Assessing collagenase-a and type-II mediated degradation of human type-I collagen by photoacoustic spectroscopy toward clinical translation in cancer progression
摘要
The current study reports the design and development of a compact photoacoustic (PA) sensor for label‑free detection of collagen degradation, a key hallmark of tumor-associated matrix remodeling. The performance of the sensor was evaluated using human type I collagen subjected to controlled enzymatic digestion upon collagenase‑A and collagenase type‑II treatment, to mimic different stages of degraded collagen (intact, mild, and extensive degradation states), and recording corresponding PA spectra. The analyses of the PA spectra revealed treatment-dependent spectral differences with progressively increased signal strengths from control to collagenase‑A and collagenase type‑II treated samples.

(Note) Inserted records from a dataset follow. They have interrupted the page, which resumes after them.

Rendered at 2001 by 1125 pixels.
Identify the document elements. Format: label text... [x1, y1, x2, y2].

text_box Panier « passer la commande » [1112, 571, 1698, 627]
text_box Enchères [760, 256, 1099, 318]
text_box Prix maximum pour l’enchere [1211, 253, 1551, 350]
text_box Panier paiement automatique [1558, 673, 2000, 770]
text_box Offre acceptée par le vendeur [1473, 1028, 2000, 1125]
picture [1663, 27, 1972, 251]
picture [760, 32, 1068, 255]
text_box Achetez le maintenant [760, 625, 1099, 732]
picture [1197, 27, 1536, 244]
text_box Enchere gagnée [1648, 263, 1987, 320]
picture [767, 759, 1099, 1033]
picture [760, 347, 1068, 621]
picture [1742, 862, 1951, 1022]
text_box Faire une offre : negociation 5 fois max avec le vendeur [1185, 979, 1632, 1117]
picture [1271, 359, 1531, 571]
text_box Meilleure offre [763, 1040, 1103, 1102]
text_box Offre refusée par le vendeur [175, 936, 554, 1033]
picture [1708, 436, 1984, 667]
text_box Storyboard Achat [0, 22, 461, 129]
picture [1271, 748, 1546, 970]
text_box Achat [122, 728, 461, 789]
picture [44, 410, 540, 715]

Intact collagen exhibited comparatively weaker PA responses, whereas collagenase-treated samples demonstrated altered signal amplitudes consistent with enzymatic disruption of collagen structure. A Light Gradient Boosting Machine-based analysis of the PA spectra showed a classification accuracy of ~ 98% within the experimental conditions evaluated in this study. Further, UV-Visible, fluorescence spectroscopy, dynamic light scattering, and scanning electron microscopy experiments demonstrated a change in absorption intensity, shift in emission maxima, gradual decrease in hydrodynamic size, and surface morphology, respectively, supporting progressive collagen degradation. To obtain an initial indication of probe performance in complex biological environments, preliminary PA measurements were also performed in freshly excised murine colon, pancreas, and spleen, revealing tissue-dependent spectral variations and partial clustering through multivariate analysis. Collectively, these findings support the potential applicability of the PA sensor as a label-free analytical platform for monitoring collagen remodeling and related extracellular-matrix alterations.